#### Task data
════════════════════

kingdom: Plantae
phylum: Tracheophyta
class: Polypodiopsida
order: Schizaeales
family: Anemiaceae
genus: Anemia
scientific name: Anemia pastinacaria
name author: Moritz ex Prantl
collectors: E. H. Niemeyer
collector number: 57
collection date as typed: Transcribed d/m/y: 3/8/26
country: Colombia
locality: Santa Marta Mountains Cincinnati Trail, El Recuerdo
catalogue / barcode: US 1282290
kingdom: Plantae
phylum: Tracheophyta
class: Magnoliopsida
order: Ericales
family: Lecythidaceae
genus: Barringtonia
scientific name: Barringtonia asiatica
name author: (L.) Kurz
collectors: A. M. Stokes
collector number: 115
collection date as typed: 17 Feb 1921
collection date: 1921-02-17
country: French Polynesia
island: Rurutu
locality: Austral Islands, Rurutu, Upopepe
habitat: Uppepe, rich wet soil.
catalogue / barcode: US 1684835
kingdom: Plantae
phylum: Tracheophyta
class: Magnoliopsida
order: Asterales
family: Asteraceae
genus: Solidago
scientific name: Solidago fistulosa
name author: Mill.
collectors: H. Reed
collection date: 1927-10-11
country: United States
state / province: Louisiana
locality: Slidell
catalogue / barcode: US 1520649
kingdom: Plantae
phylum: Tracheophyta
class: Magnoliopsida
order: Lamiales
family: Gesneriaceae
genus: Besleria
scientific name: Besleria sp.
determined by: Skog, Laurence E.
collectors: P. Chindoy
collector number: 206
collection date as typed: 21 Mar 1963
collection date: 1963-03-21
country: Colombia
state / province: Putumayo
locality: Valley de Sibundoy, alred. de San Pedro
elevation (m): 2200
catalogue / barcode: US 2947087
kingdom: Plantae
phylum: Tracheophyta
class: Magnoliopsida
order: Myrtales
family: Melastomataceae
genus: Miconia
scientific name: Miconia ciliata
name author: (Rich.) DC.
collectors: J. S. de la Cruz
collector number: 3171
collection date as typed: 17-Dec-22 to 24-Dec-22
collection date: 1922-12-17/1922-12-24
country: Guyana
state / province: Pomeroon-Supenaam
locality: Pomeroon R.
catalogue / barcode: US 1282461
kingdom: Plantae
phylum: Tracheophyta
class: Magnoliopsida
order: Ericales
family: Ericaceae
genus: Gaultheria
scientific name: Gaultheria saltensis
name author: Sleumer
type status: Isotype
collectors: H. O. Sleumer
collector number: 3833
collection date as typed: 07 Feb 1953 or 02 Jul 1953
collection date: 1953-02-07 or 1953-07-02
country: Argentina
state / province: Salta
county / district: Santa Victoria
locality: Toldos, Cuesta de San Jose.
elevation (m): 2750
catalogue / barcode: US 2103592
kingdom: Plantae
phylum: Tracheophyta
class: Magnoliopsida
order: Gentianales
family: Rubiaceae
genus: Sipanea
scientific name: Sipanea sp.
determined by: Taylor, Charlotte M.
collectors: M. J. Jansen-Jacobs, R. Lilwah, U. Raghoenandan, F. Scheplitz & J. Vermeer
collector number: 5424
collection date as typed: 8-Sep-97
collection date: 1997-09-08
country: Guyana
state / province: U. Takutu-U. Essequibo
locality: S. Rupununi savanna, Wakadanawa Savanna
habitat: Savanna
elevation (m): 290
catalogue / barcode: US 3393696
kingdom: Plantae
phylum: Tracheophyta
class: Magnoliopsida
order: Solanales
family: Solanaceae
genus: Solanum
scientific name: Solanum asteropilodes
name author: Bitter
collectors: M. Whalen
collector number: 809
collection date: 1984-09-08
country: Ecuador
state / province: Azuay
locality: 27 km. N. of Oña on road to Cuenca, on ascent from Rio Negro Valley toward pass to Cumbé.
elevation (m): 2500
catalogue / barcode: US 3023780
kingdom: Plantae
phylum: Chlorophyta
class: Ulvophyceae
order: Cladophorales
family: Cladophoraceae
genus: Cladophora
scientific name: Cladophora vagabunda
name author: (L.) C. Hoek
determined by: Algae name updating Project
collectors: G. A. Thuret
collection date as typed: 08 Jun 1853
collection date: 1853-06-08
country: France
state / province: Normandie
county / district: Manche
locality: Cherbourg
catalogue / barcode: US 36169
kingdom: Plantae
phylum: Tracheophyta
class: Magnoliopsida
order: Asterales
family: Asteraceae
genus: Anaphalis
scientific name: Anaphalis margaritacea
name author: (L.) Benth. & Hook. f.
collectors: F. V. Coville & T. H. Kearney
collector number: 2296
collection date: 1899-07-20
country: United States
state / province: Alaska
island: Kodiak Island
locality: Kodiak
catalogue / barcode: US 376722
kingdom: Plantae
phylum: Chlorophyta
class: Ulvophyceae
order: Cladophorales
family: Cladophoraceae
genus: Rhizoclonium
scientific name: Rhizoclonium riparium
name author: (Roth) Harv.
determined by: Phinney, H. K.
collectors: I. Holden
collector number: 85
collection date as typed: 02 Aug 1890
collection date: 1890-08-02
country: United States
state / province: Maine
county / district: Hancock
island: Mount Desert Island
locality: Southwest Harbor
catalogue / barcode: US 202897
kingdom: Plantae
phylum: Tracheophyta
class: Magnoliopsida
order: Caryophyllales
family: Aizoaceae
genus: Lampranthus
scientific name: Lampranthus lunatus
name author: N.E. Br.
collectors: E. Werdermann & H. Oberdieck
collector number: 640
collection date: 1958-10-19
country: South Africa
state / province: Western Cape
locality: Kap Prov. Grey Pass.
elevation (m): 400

════════════════════

#### Goal
Rewrite the data above with every "catalogue / barcode" changed to "specimen barcode", keeping everything else the same.

#### Response to the exercise
kingdom: Plantae
phylum: Tracheophyta
class: Polypodiopsida
order: Schizaeales
family: Anemiaceae
genus: Anemia
scientific name: Anemia pastinacaria
name author: Moritz ex Prantl
collectors: E. H. Niemeyer
collector number: 57
collection date as typed: Transcribed d/m/y: 3/8/26
country: Colombia
locality: Santa Marta Mountains Cincinnati Trail, El Recuerdo
specimen barcode: US 1282290
kingdom: Plantae
phylum: Tracheophyta
class: Magnoliopsida
order: Ericales
family: Lecythidaceae
genus: Barringtonia
scientific name: Barringtonia asiatica
name author: (L.) Kurz
collectors: A. M. Stokes
collector number: 115
collection date as typed: 17 Feb 1921
collection date: 1921-02-17
country: French Polynesia
island: Rurutu
locality: Austral Islands, Rurutu, Upopepe
habitat: Uppepe, rich wet soil.
specimen barcode: US 1684835
kingdom: Plantae
phylum: Tracheophyta
class: Magnoliopsida
order: Asterales
family: Asteraceae
genus: Solidago
scientific name: Solidago fistulosa
name author: Mill.
collectors: H. Reed
collection date: 1927-10-11
country: United States
state / province: Louisiana
locality: Slidell
specimen barcode: US 1520649
kingdom: Plantae
phylum: Tracheophyta
class: Magnoliopsida
order: Lamiales
family: Gesneriaceae
genus: Besleria
scientific name: Besleria sp.
determined by: Skog, Laurence E.
collectors: P. Chindoy
collector number: 206
collection date as typed: 21 Mar 1963
collection date: 1963-03-21
country: Colombia
state / province: Putumayo
locality: Valley de Sibundoy, alred. de San Pedro
elevation (m): 2200
specimen barcode: US 2947087
kingdom: Plantae
phylum: Tracheophyta
class: Magnoliopsida
order: Myrtales
family: Melastomataceae
genus: Miconia
scientific name: Miconia ciliata
name author: (Rich.) DC.
collectors: J. S. de la Cruz
collector number: 3171
collection date as typed: 17-Dec-22 to 24-Dec-22
collection date: 1922-12-17/1922-12-24
country: Guyana
state / province: Pomeroon-Supenaam
locality: Pomeroon R.
specimen barcode: US 1282461
kingdom: Plantae
phylum: Tracheophyta
class: Magnoliopsida
order: Ericales
family: Ericaceae
genus: Gaultheria
scientific name: Gaultheria saltensis
name author: Sleumer
type status: Isotype
collectors: H. O. Sleumer
collector number: 3833
collection date as typed: 07 Feb 1953 or 02 Jul 1953
collection date: 1953-02-07 or 1953-07-02
country: Argentina
state / province: Salta
county / district: Santa Victoria
locality: Toldos, Cuesta de San Jose.
elevation (m): 2750
specimen barcode: US 2103592
kingdom: Plantae
phylum: Tracheophyta
class: Magnoliopsida
order: Gentianales
family: Rubiaceae
genus: Sipanea
scientific name: Sipanea sp.
determined by: Taylor, Charlotte M.
collectors: M. J. Jansen-Jacobs, R. Lilwah, U. Raghoenandan, F. Scheplitz & J. Vermeer
collector number: 5424
collection date as typed: 8-Sep-97
collection date: 1997-09-08
country: Guyana
state / province: U. Takutu-U. Essequibo
locality: S. Rupununi savanna, Wakadanawa Savanna
habitat: Savanna
elevation (m): 290
specimen barcode: US 3393696
kingdom: Plantae
phylum: Tracheophyta
class: Magnoliopsida
order: Solanales
family: Solanaceae
genus: Solanum
scientific name: Solanum asteropilodes
name author: Bitter
collectors: M. Whalen
collector number: 809
collection date: 1984-09-08
country: Ecuador
state / province: Azuay
locality: 27 km. N. of Oña on road to Cuenca, on ascent from Rio Negro Valley toward pass to Cumbé.
elevation (m): 2500
specimen barcode: US 3023780
kingdom: Plantae
phylum: Chlorophyta
class: Ulvophyceae
order: Cladophorales
family: Cladophoraceae
genus: Cladophora
scientific name: Cladophora vagabunda
name author: (L.) C. Hoek
determined by: Algae name updating Project
collectors: G. A. Thuret
collection date as typed: 08 Jun 1853
collection date: 1853-06-08
country: France
state / province: Normandie
county / district: Manche
locality: Cherbourg
specimen barcode: US 36169
kingdom: Plantae
phylum: Tracheophyta
class: Magnoliopsida
order: Asterales
family: Asteraceae
genus: Anaphalis
scientific name: Anaphalis margaritacea
name author: (L.) Benth. & Hook. f.
collectors: F. V. Coville & T. H. Kearney
collector number: 2296
collection date: 1899-07-20
country: United States
state / province: Alaska
island: Kodiak Island
locality: Kodiak
specimen barcode: US 376722
kingdom: Plantae
phylum: Chlorophyta
class: Ulvophyceae
order: Cladophorales
family: Cladophoraceae
genus: Rhizoclonium
scientific name: Rhizoclonium riparium
name author: (Roth) Harv.
determined by: Phinney, H. K.
collectors: I. Holden
collector number: 85
collection date as typed: 02 Aug 1890
collection date: 1890-08-02
country: United States
state / province: Maine
county / district: Hancock
island: Mount Desert Island
locality: Southwest Harbor
specimen barcode: US 202897
kingdom: Plantae
phylum: Tracheophyta
class: Magnoliopsida
order: Caryophyllales
family: Aizoaceae
genus: Lampranthus
scientific name: Lampranthus lunatus
name author: N.E. Br.
collectors: E. Werdermann & H. Oberdieck
collector number: 640
collection date: 1958-10-19
country: South Africa
state / province: Western Cape
locality: Kap Prov. Grey Pass.
elevation (m): 400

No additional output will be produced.